Here's a good (but long) letter recapping what went horribly wrong with North Carolina's mental health reform and imploring lawmakers not to cut community support. An excerpt: I have to say that I have never come across an individual with schizophrenia recently released from John Umstead who feels like an empowered "consumer" with choices of where to get services. Legislators looking down from 30,000 feet could not realize that someone with florid psychotic symptoms does not ponder his service options as if he were picking Target v. K-Mart.
In 2001, mental health reform hit the public mental health sector like a sledgehammer. The idea was that county government, which at that time was administrating and serving public mental health services, should not be "in the business" of providing services. Administration and service provision should be separate.
Another underlying concept was "private agencies can be more efficient" at providing services and that by privatizing "competition" between private agencies would encourage better service provision. Despite client advocacy groups, professionals and independent consultants warning against this, the reform went forward. Let's review what has happened ...

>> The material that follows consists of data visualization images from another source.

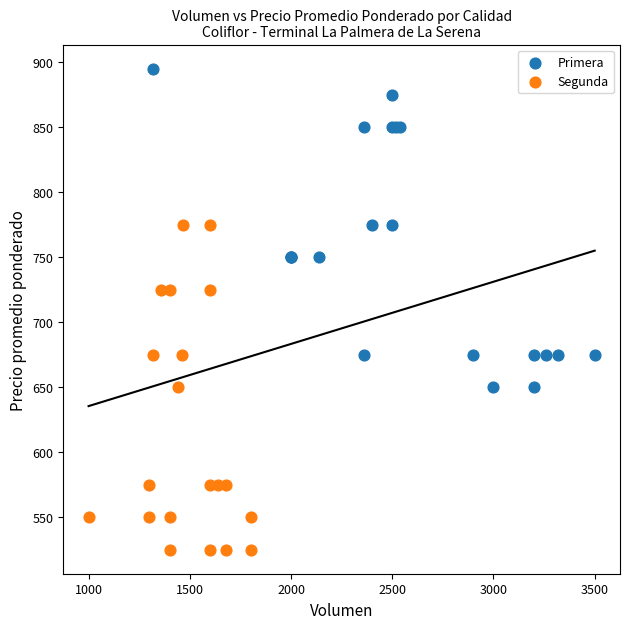

Which series has the widest spread of Y values?

Segunda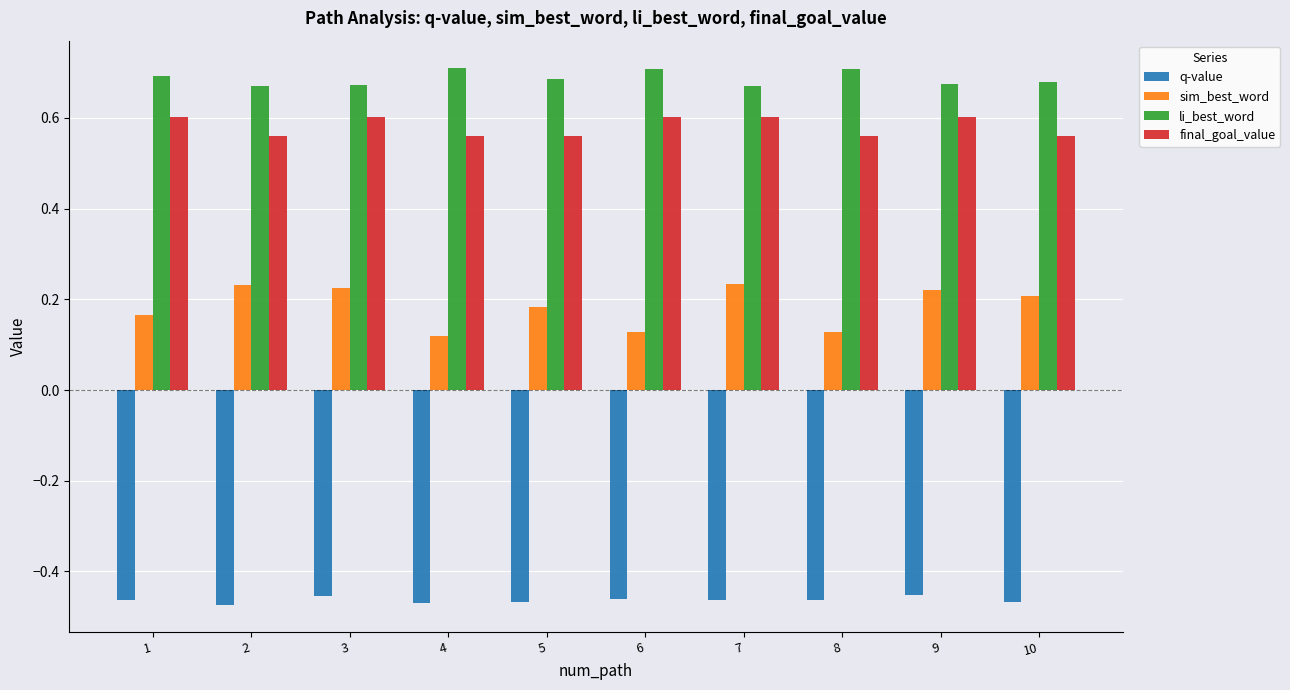

What is the spread (max minus min) of values at 2?

1.1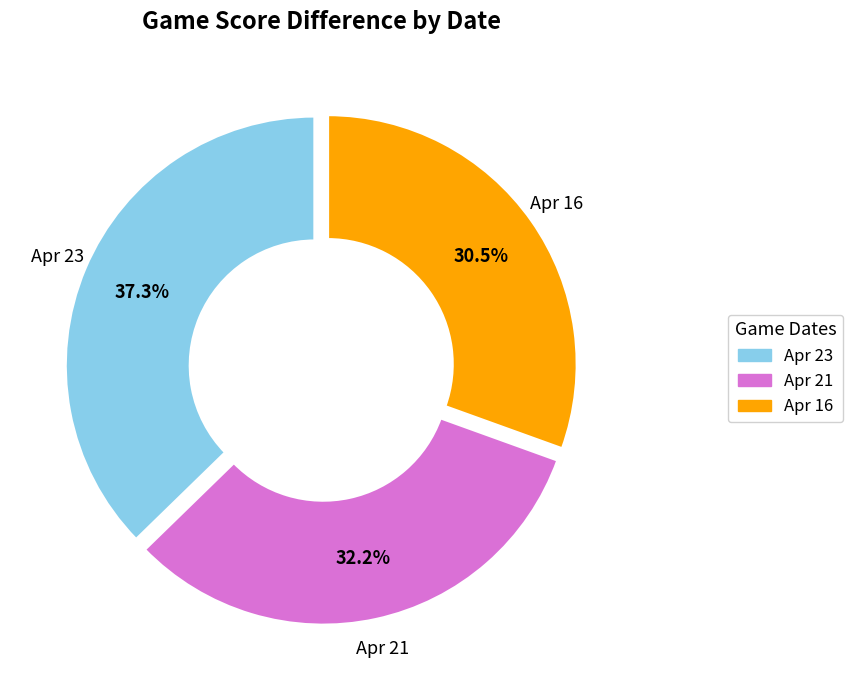

Does any single category account for the majority?

No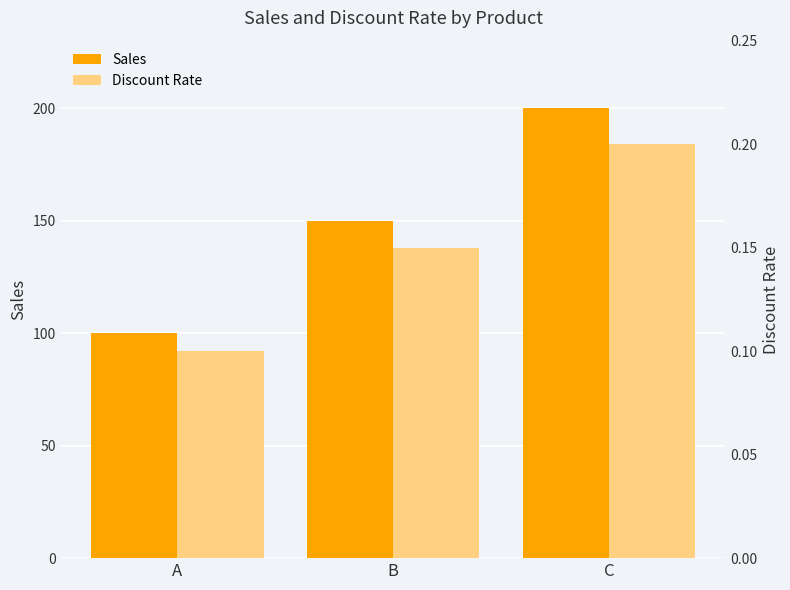

What is the greatest value displayed?

200.0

First, many seasoned therapists were cut to the wind. They were "divested." Some found new jobs in county government, some left mental health altogether, some went private. Thousands of clinicians who knew their clients and knew the resources were cast off, kind of like the current state furloughs and layoffs. The system went into turmoil like giant tectonic plate movements
Next, we have to review the concept of "competition" making the private agencies perform better. How can a private agency excel compared to another if ALL of the private agencies are subject to the same policies, procedures, restrictions, paperwork, mandates and licensures as all other private agencies? Flawed from the beginning is the idea that public can be done privately. Currently, private agencies are subject to public restrictions, which levels the playing field and goes against the free market concept of improved quality of care through competition. I remember a while back there was talk of "privatizing" Social Security with the same underlying ideology as mental health reform. Looking at how our economy has turned out, I am sure many people are sighing relief that this was not put in place.
Reform also turned clients into "consumers." Consumers? What are they consuming? Once again this throw-back to a Bush-Reagan free market ideology was so far from the mark of what mental health services are all about. They are clients, not "consumers" as if they are getting a happy meal. At the risk of being politically incorrect, I have to say that I have never come across an individual with schizophrenia recently released from John Umstead who feels like an empowered "consumer" with choices of where to get services. Legislators looking down from 30,000 feet could not realize that someone with florid psychotic symptoms does not ponder his service options as if he were picking Target v. K-Mart. The mentally ill need rapid care from the persecutory voices in order to prevent decompensation.
Another unfortunate and unforseen consequence of reform/privatization is that the pop-up agencies were focused on profit. Key services were cherry-picked where the most profitable were emphasized at the expense of other clinical services. Just like the private defense contractors billing the Pentagon $500 for a toilet seat, private mental health agencies went for the "product" that would be most lucrative ... hence the current fall out over "millions wasted with Community Support." In the current budget melee, Community Support Services are being lasered for elimination. If this occurs, thousands of individual employees will lose their jobs, many private agencies will go out of business, many clients will be unserved, the ERs will flood and lawsuits (like Thomas S. or Willie M.) will be levied. In Chapel Hill, when a large and key agency with hundreds of clients could not make good quarterly profit margins, they simply packed up and closed shop giving a 30-day notice. Everyone was left in a lurch. Haven't we learned from this experience?
Change in the current system is required, but it is necessary to move diligently and slowly. Gradual redefining of community support is wise. Pulling the plug reactively or punitively for the past expenditures is disastrous. One of the foundations of clinical work is consistency — consistent taking medication, consistent parenting, consistent attendance at support groups, etc. etc. We can see the effects of past radical changes leading to horrible inconsistencies in the system with concomitant negative impact on our clients.
I encourage the House and Senate to learn from the past and support posive gradual change as opposed to another sledgehammer.